After Uber’s (UBER) recent drubbing at the hand of public markets, Anderson’s comments will add to the heated debate over the value of IPOs. “Public listing is an artificial boundary – we want to break it down,” he said at a conference in London on Wednesday.
Anderson, who has managed the £7.7bn since 2000, thinks it will become increasingly difficult for investors, professional or otherwise to generate alpha – or beat the market – with listed stocks.
The 110-year old trust published its annual results on today (Thursday), which showed a rise in the NAV of 14.6% in the year to the end of March and a rise in the share price of 16.5%. Over 10 years the trust’s share price has gone up 737%.
Why does Anderson invested in unquoted companies? The companies will inevitably list anyway, but a lot of the growth and development, especially with tech companies, comes about at an earlier stage.
He got permission from the board to start including unquoted investments in the portfolio five years, when he realised how great the opportunity was. The trust can invest up to 25% of its assets in unlisted companies and currently has around 16% of the portfolio in such firms.

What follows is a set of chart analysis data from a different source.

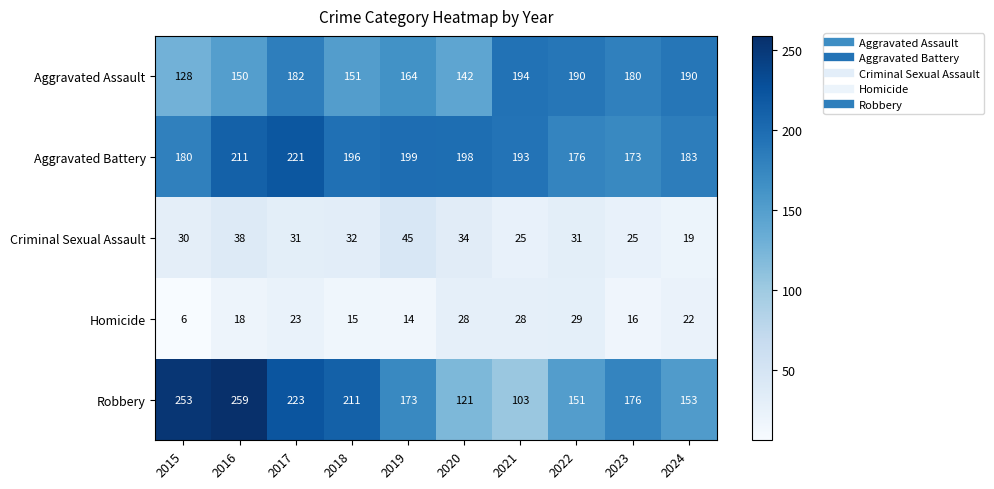

List the series in order of their peak value, highest first.

Robbery, Aggravated Battery, Aggravated Assault, Criminal Sexual Assault, Homicide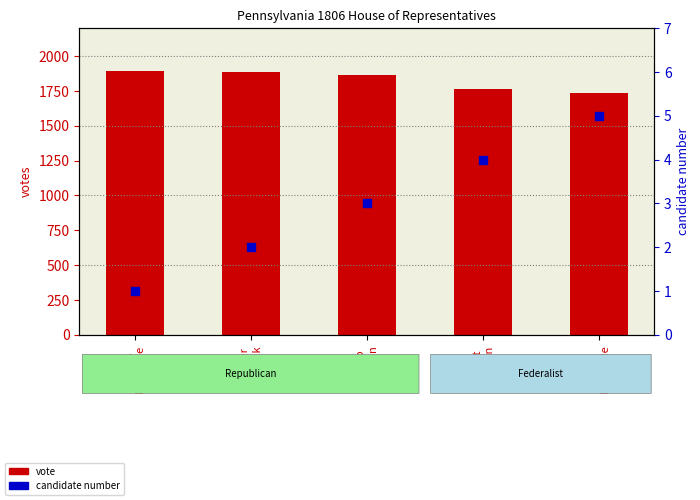

Which series reaches the minimum Y coordinate?

candidate_num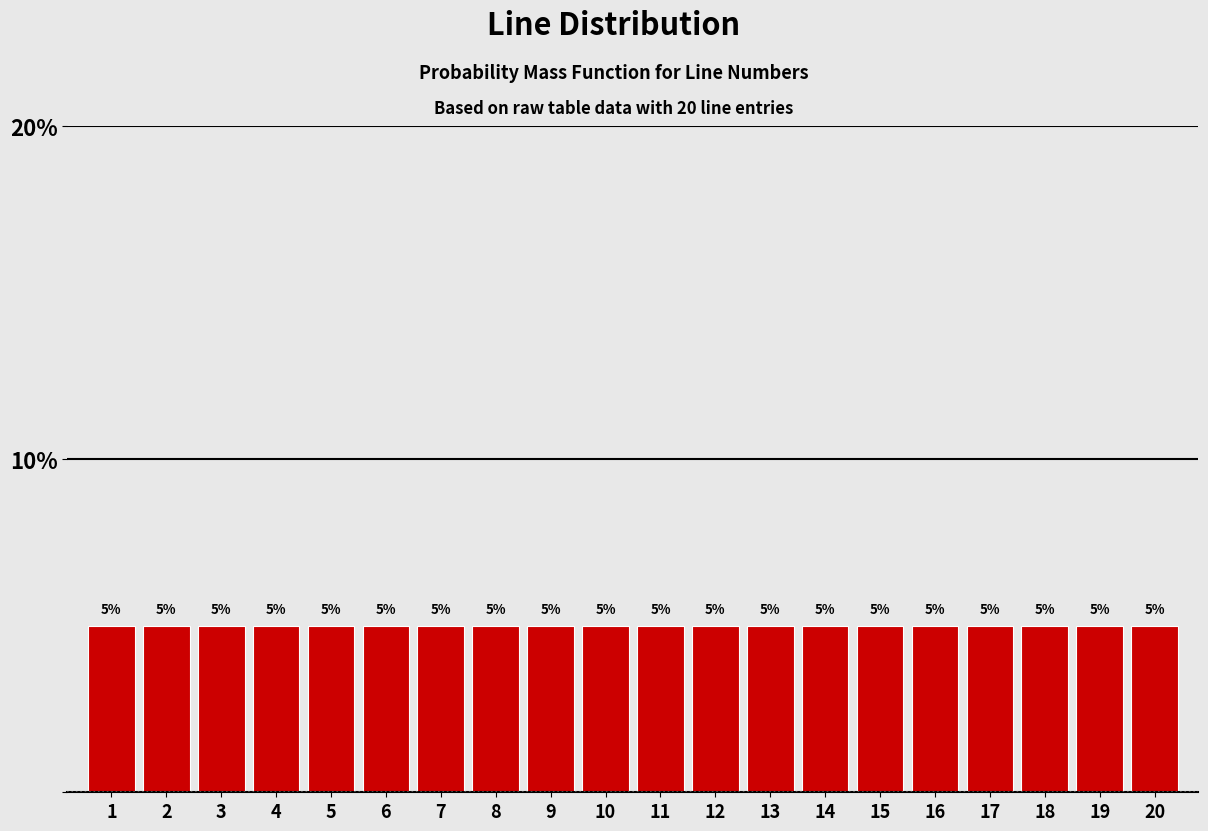

Reading left to right, list every bar in this chart as the range it spans on the x-axis followed by its height.

0.5 to 1.5: 5
1.5 to 2.5: 5
2.5 to 3.5: 5
3.5 to 4.5: 5
4.5 to 5.5: 5
5.5 to 6.5: 5
6.5 to 7.5: 5
7.5 to 8.5: 5
8.5 to 9.5: 5
9.5 to 10.5: 5
10.5 to 11.5: 5
11.5 to 12.5: 5
12.5 to 13.5: 5
13.5 to 14.5: 5
14.5 to 15.5: 5
15.5 to 16.5: 5
16.5 to 17.5: 5
17.5 to 18.5: 5
18.5 to 19.5: 5
19.5 to 20.5: 5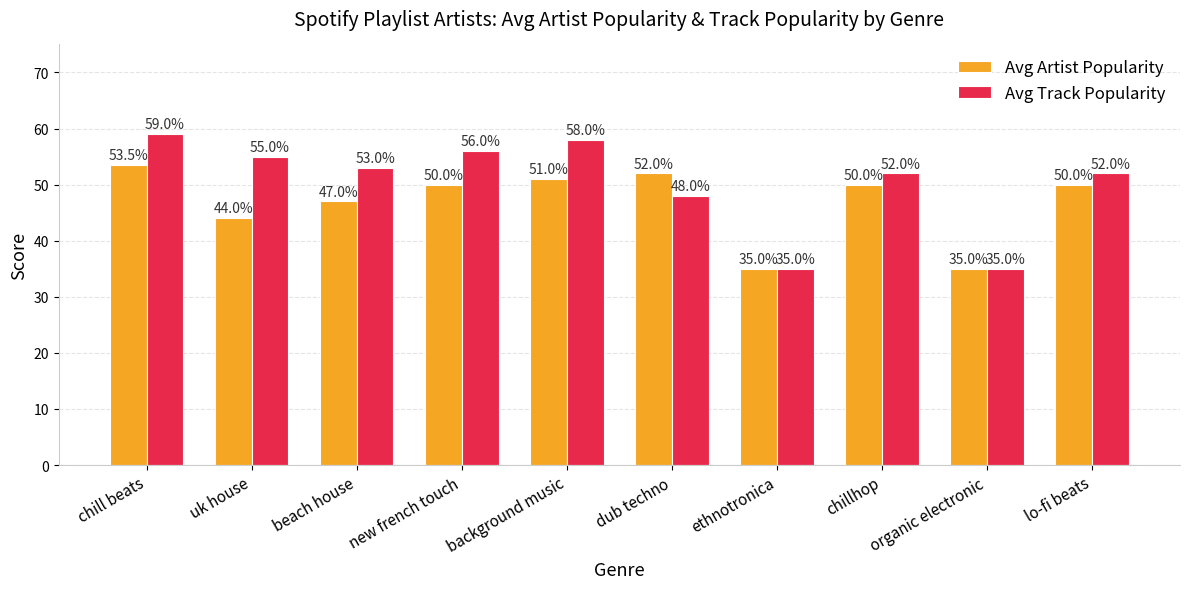

What is the label of the 7th bar from the right?

new french touch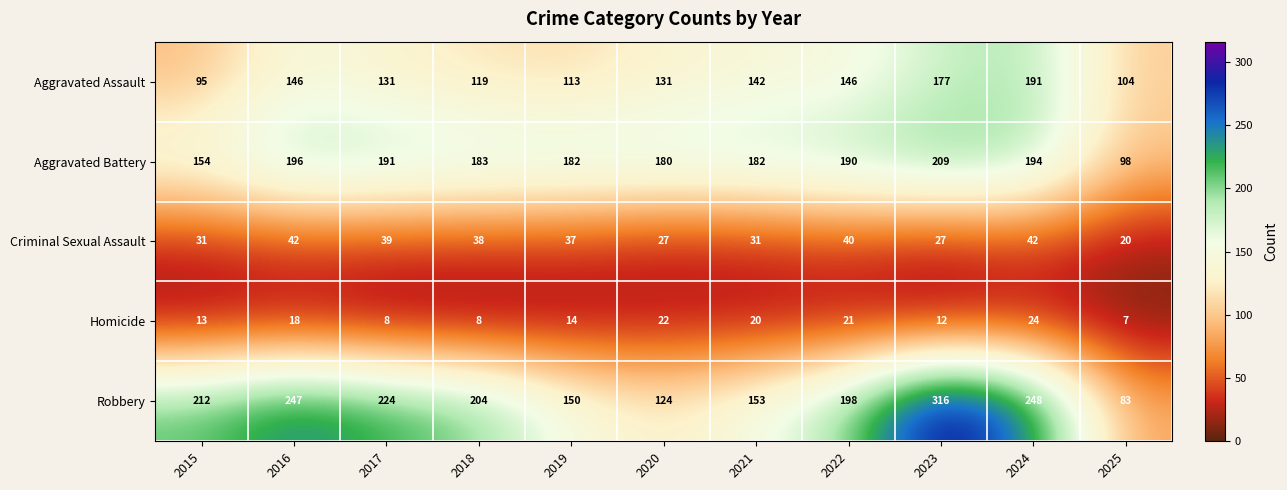

Is it true that Criminal Sexual Assault equals 42 at 2016?

True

Among unlisted firms he invests in are a number of healthcare firms, including Grail, HeartFlow and Ginkgo Bioworks. In terms of e-commerce, he hold stakes in HelloFresh and Home24, as well UK money transfer startup Transferwise.
Spotify Took its Time
The trust bought a stake in Spotify (SPOT) in 2015 and the streaming service went public in 2018, 12 years after it founded. The firm went for a direct listing when it floated, meaning that it bypassed the banks and didn’t raise any more capital. Over the years, Spotify defied pressure from early investors to float.
Anderson adds that investment trusts, with their lower fee structure than private equity firms with their standard “2 and 20” terms, can offer much lower-cost exposure to high-growth companies.
And rather than cashing out at IPO, Anderson believes that this provides good buying opportunities for institutional investors to top up their stakes.
Scottish Mortgage Trust is one of the best performing UK funds in recent years. The share price of the trust has risen by 22% on an annualised basis over five years, according to Morningstar data.
In a statement accompanying the results, the firm said: “Scottish Mortgage is not intended to be all things for all people and is most suited to those who share its patient, long term approach to investment.”
Morningstar senior analyst David Holder says: “Management believes that many companies are able to perform better away from the intraday spotlight of quoted markets where investors and management are increasingly focused on quarterly figures to the detriment of longer-term investment and growth.”
Holder adds that the “fund managers have gained the reputation as long-term supporters of management and hence have been able to gain access to a range of unlisted opportunities”.